─── Materials provided ───

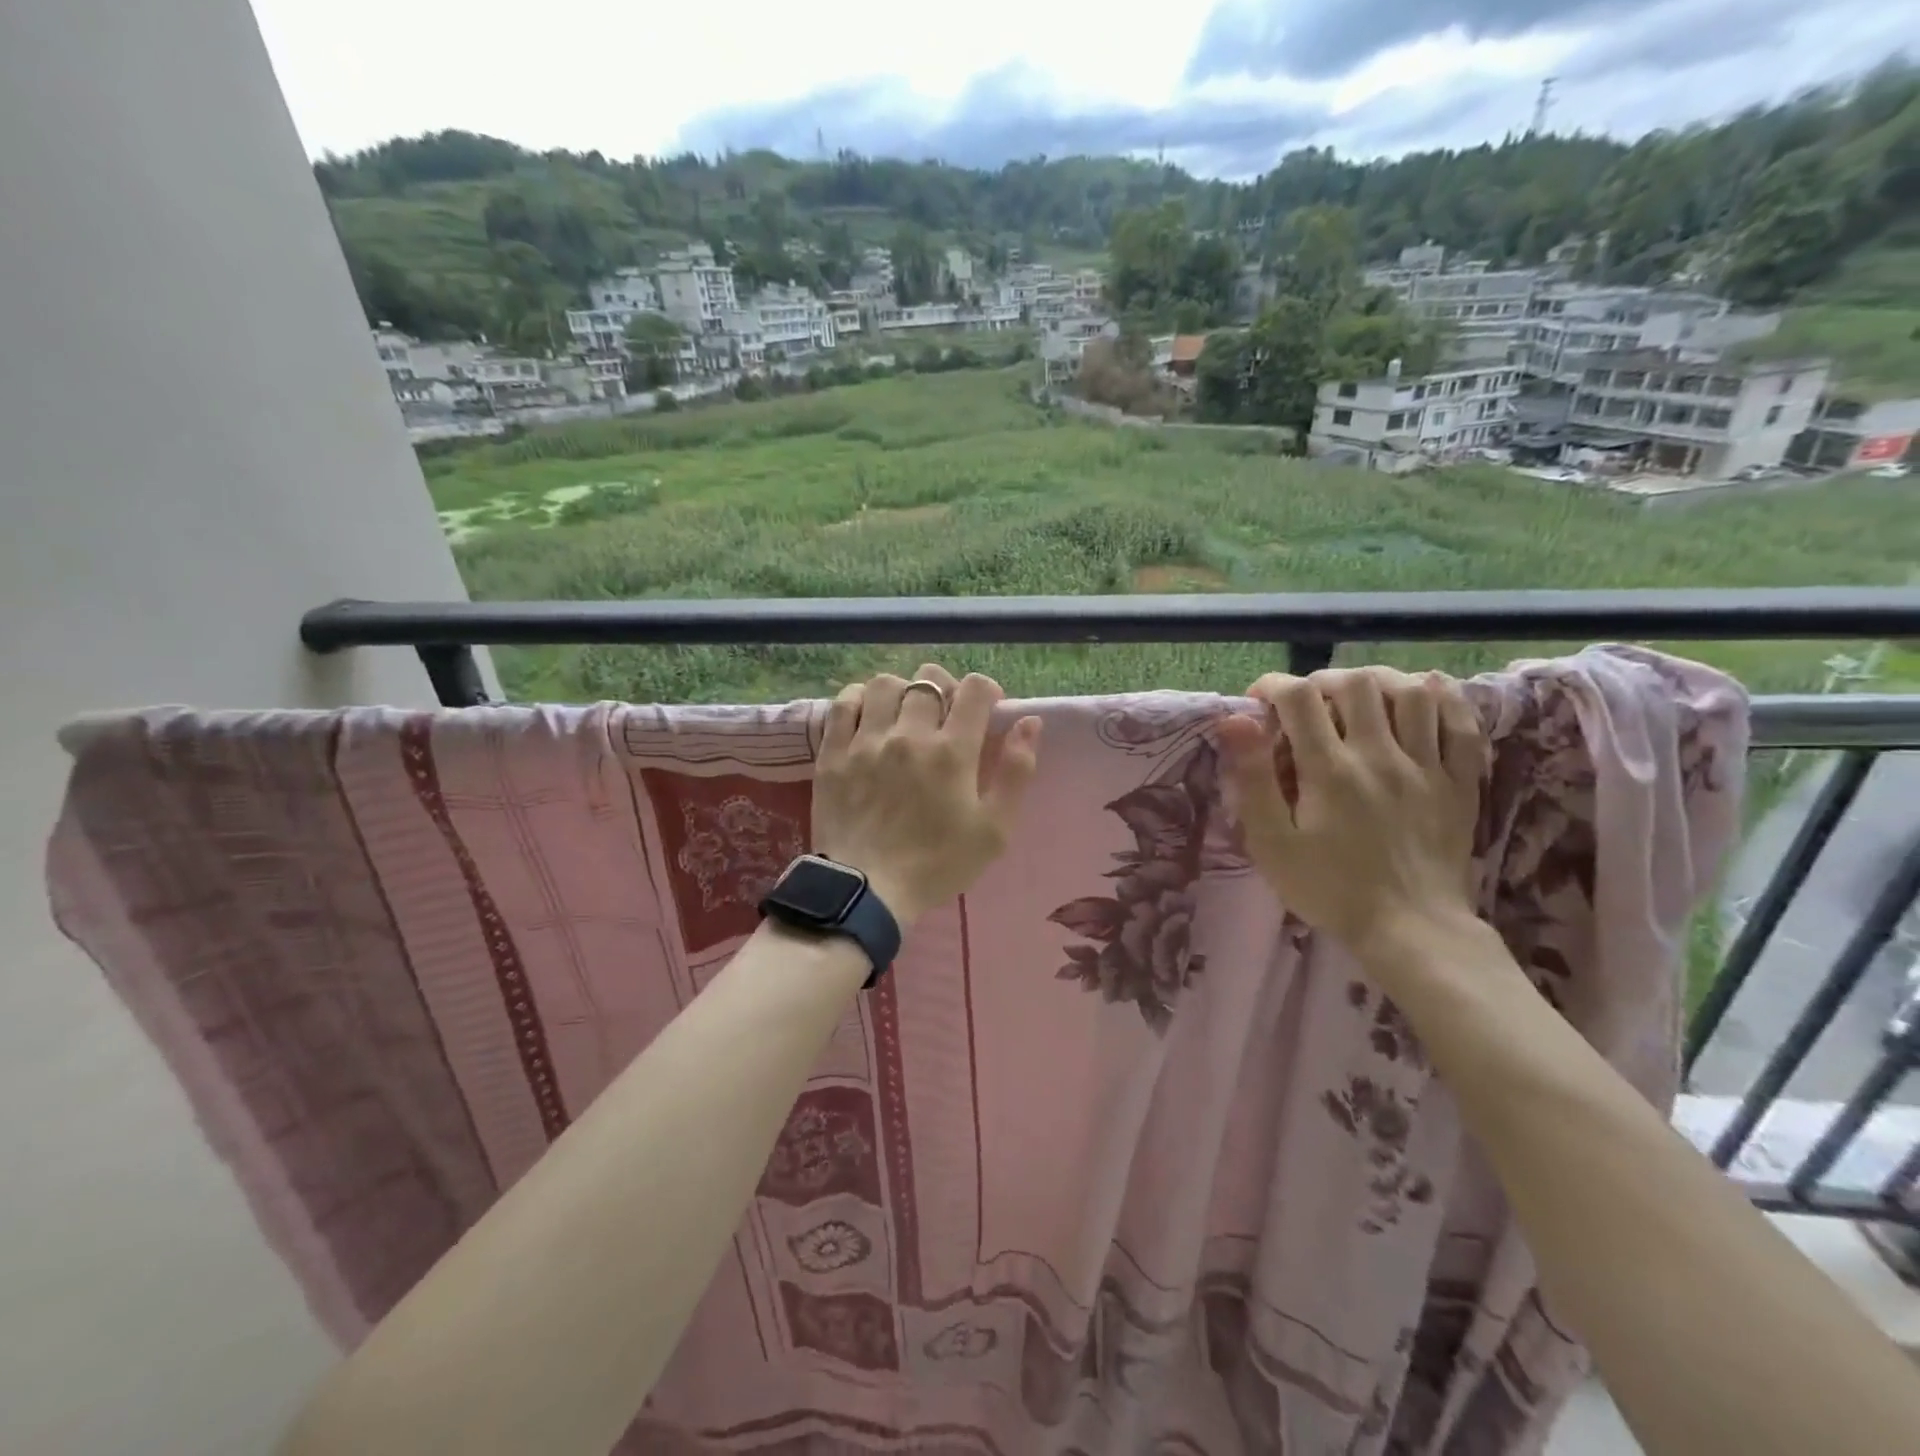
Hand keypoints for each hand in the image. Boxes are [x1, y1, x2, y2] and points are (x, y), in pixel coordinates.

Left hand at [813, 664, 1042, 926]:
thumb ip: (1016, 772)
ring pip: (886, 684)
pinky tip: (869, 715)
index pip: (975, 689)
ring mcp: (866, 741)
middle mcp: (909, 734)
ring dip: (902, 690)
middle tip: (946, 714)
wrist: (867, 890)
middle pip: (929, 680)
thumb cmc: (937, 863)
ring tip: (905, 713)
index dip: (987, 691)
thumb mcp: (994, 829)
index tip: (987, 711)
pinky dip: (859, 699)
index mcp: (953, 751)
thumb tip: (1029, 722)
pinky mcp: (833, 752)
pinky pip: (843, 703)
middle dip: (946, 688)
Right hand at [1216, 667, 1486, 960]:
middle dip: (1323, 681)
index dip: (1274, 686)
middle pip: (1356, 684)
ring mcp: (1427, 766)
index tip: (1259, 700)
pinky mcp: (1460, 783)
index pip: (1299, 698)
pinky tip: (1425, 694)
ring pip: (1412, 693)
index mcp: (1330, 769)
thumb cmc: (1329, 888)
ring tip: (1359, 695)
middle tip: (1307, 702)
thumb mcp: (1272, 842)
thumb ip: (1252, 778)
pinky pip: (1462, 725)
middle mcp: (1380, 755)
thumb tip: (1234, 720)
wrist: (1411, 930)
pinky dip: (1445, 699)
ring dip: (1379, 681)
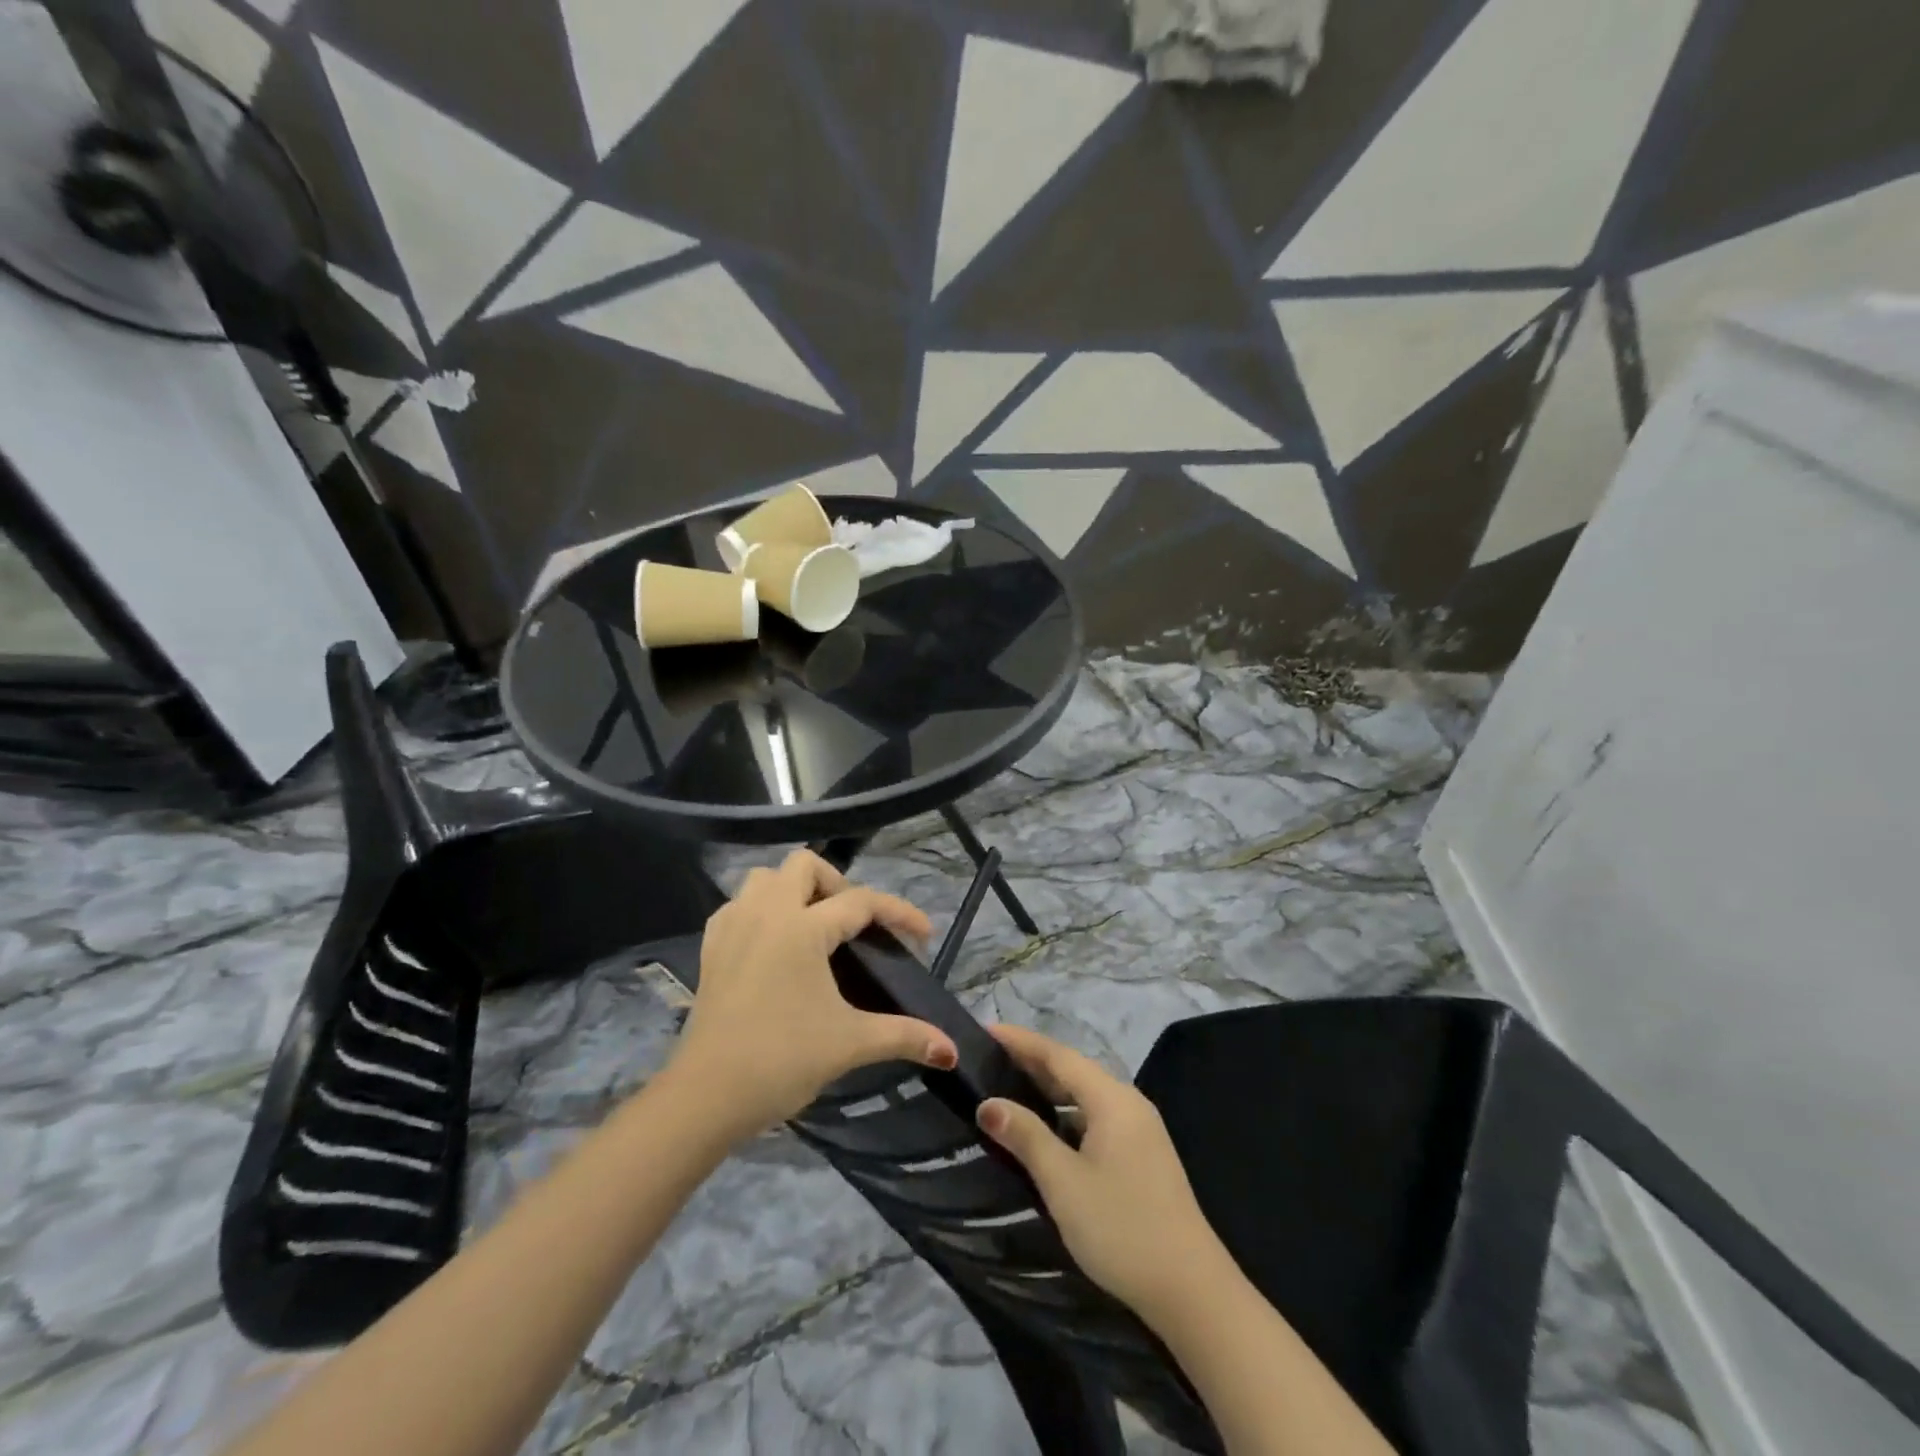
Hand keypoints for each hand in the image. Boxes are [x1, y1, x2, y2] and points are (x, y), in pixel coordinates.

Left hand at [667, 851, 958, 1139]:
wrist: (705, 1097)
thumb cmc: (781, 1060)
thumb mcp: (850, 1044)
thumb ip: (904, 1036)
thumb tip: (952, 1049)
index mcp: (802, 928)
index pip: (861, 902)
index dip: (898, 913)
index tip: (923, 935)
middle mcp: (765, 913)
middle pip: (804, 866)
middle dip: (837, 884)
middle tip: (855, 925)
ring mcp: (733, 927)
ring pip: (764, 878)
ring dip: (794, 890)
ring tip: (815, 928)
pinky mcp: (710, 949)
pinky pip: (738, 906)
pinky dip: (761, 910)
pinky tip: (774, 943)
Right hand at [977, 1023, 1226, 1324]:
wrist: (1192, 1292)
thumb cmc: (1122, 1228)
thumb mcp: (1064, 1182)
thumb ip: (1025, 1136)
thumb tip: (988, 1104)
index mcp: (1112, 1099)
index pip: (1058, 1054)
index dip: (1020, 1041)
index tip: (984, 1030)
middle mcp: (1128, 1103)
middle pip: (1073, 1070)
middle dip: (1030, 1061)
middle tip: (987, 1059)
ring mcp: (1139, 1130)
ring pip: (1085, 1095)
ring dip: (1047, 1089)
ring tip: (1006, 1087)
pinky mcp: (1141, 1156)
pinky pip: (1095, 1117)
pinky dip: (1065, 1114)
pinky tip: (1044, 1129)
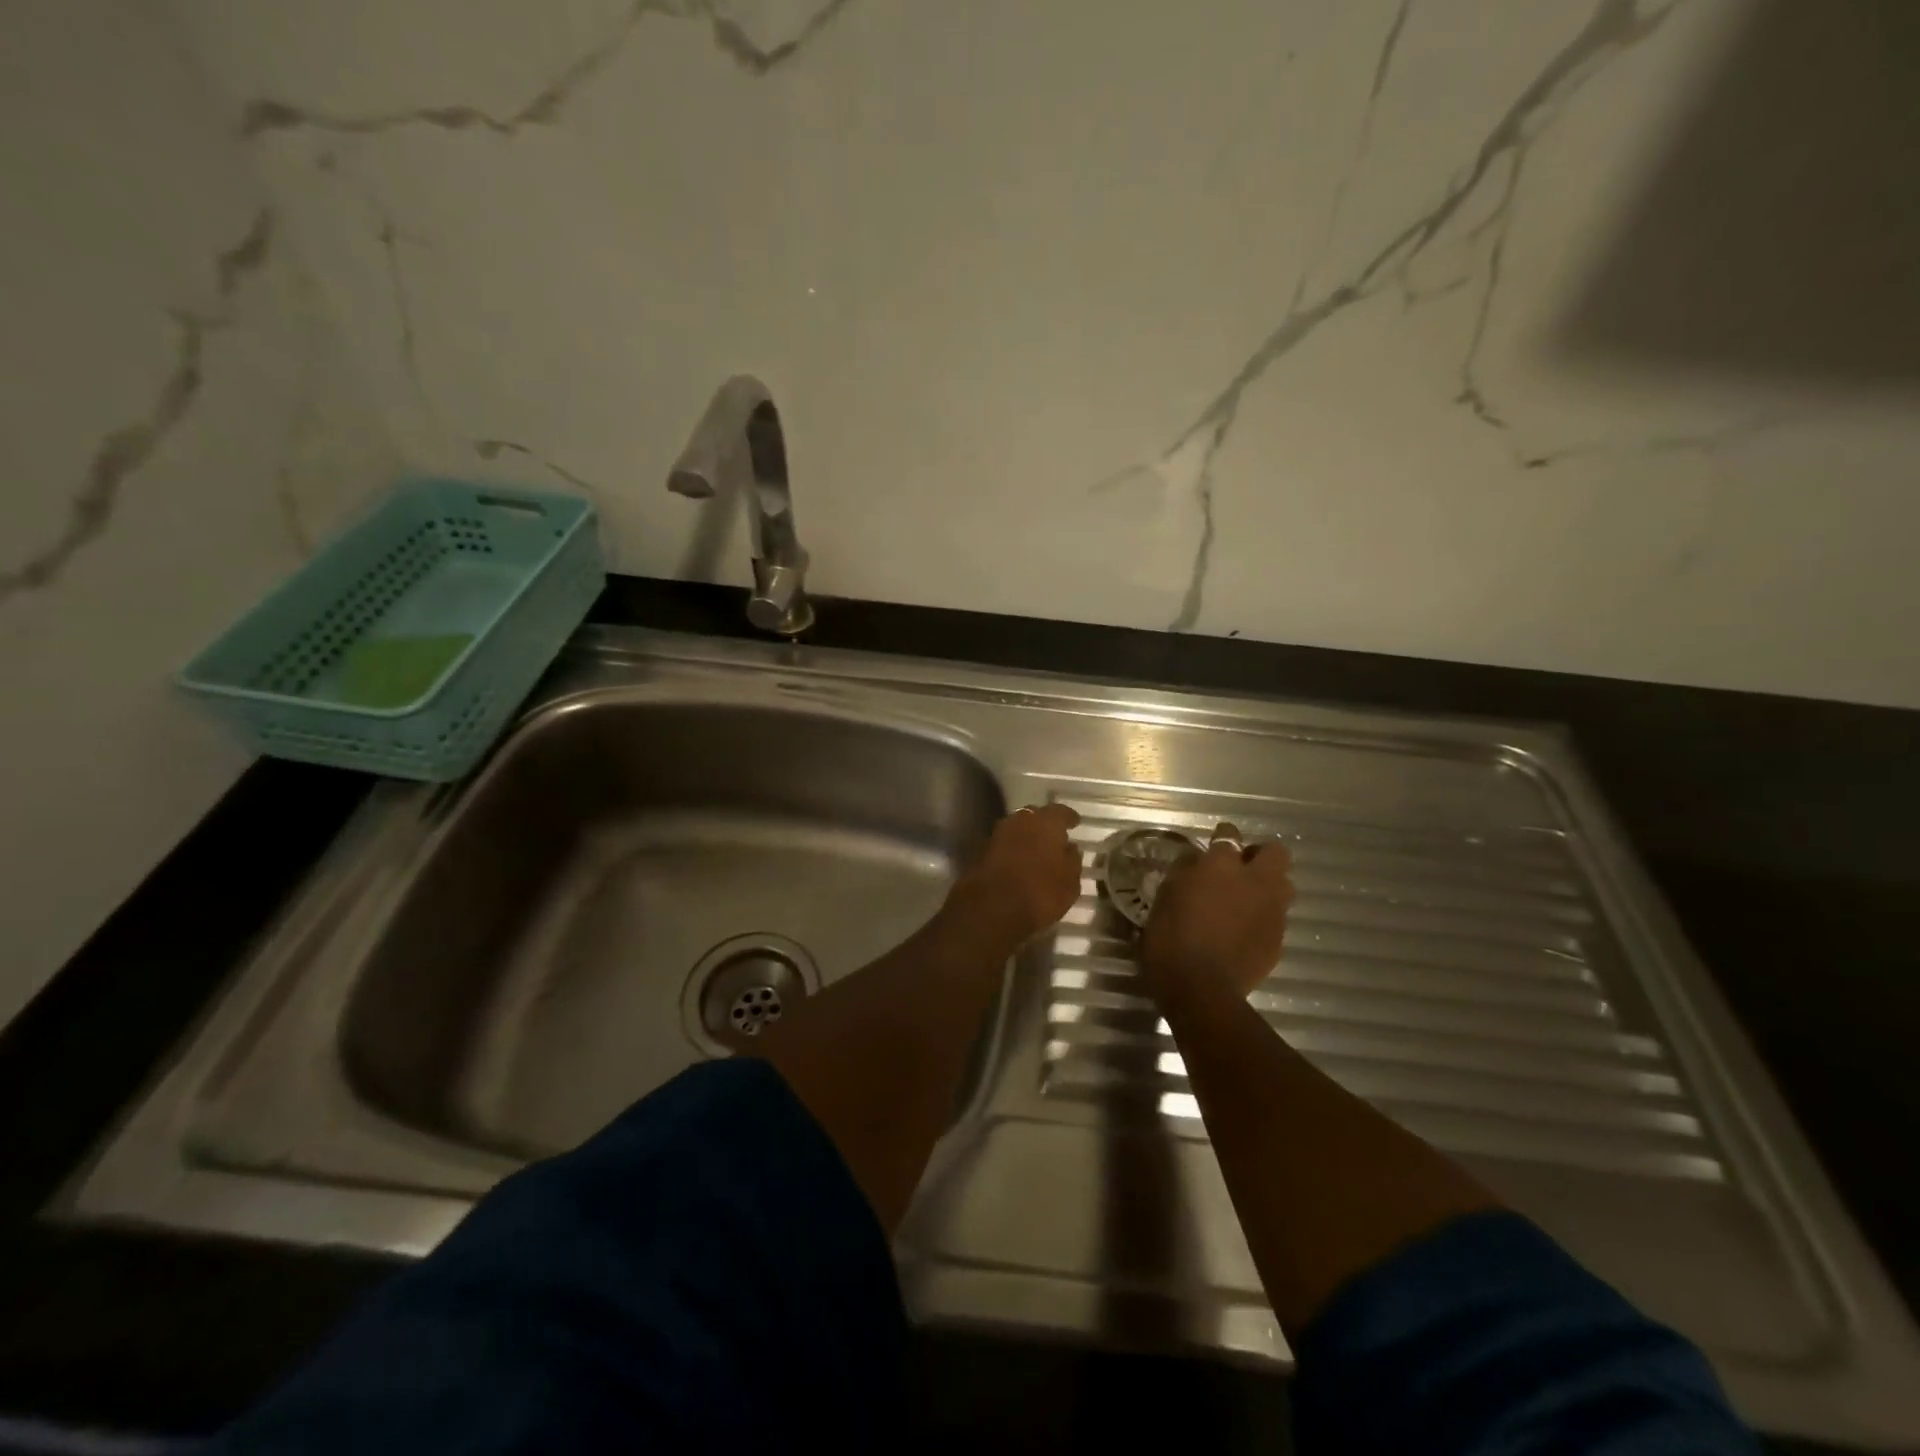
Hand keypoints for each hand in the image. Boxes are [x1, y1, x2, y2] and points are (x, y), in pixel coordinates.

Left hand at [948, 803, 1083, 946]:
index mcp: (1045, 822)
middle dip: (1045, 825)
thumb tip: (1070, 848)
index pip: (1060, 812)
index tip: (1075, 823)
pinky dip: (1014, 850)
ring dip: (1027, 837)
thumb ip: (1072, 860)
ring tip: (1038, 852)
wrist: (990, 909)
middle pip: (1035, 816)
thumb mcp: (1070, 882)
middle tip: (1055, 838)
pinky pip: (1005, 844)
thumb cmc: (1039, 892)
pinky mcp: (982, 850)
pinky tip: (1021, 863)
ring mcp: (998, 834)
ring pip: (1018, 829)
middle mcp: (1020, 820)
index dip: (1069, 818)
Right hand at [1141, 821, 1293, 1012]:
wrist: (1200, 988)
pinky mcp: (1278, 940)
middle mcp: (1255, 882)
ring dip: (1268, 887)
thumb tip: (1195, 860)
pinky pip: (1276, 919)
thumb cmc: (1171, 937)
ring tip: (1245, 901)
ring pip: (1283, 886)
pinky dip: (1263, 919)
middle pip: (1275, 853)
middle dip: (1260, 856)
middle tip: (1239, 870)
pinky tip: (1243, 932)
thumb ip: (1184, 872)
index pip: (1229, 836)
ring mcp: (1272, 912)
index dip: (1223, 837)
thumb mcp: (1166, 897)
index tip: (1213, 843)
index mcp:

───

- [Required action]
What you return must be the lines from the line holding "thumb ip: (1184, 872)" through the final line of the material, word for word, and nothing more.

- [Completed task]
thumb ip: (1184, 872)
index pip: (1229, 836)
ring mcp: (1272, 912)
index dip: (1223, 837)
thumb mcp: (1166, 897)
index tip: (1213, 843)
index mcp:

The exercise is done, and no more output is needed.